AdaDemo: Data-Efficient Demonstration Expansion for Generalist Robotic Agent

Tongzhou Mu,Yijie Guo,Jie Xu,Ankit Goyal,Hao Su,Dieter Fox,Animesh Garg
2024-04-11
Abstract:Encouraged by the remarkable achievements of language and vision foundation models, developing generalist robotic agents through imitation learning, using large demonstration datasets, has become a prominent area of interest in robot learning. The efficacy of imitation learning is heavily reliant on the quantity and quality of the demonstration datasets. In this study, we aim to scale up demonstrations in a data-efficient way to facilitate the learning of generalist robotic agents. We introduce AdaDemo (Adaptive Online Demonstration Expansion), a general framework designed to improve multi-task policy learning by actively and continually expanding the demonstration dataset. AdaDemo strategically collects new demonstrations to address the identified weakness in the existing policy, ensuring data efficiency is maximized. Through a comprehensive evaluation on a total of 22 tasks across two robotic manipulation benchmarks (RLBench and Adroit), we demonstrate AdaDemo's capability to progressively improve policy performance by guiding the generation of high-quality demonstration datasets in a data-efficient manner.
Robotics,Machine Learning
What problem does this paper attempt to address?

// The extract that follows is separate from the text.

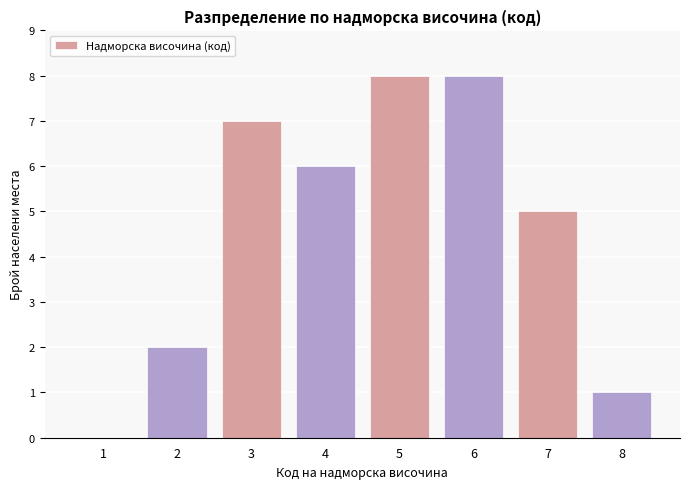

Reading left to right, what are all the values shown in this chart?

1=0	2=2	3=7	4=6	5=8	6=8	7=5	8=1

The problem discussed in this paper is how to efficiently expand demonstration data to train a general-purpose robotic agent. Currently, imitation learning using a large amount of demonstration data has received widespread attention for developing robotic basic models, but the success of this approach heavily relies on the quantity, quality, and diversity of the data. The paper proposes a framework called AdaDemo (Adaptive Online Demonstration Expansion) to improve multi-task policy learning by actively and continuously expanding the demonstration dataset. AdaDemo strategically collects new demonstrations to address weaknesses in existing policies, ensuring maximized data efficiency. Extensive evaluations on the RLBench and Adroit robotic manipulation benchmarks show that AdaDemo can gradually improve policy performance with high data efficiency, reducing the required amount of data by half or one-third compared to methods that uniformly collect more demonstrations.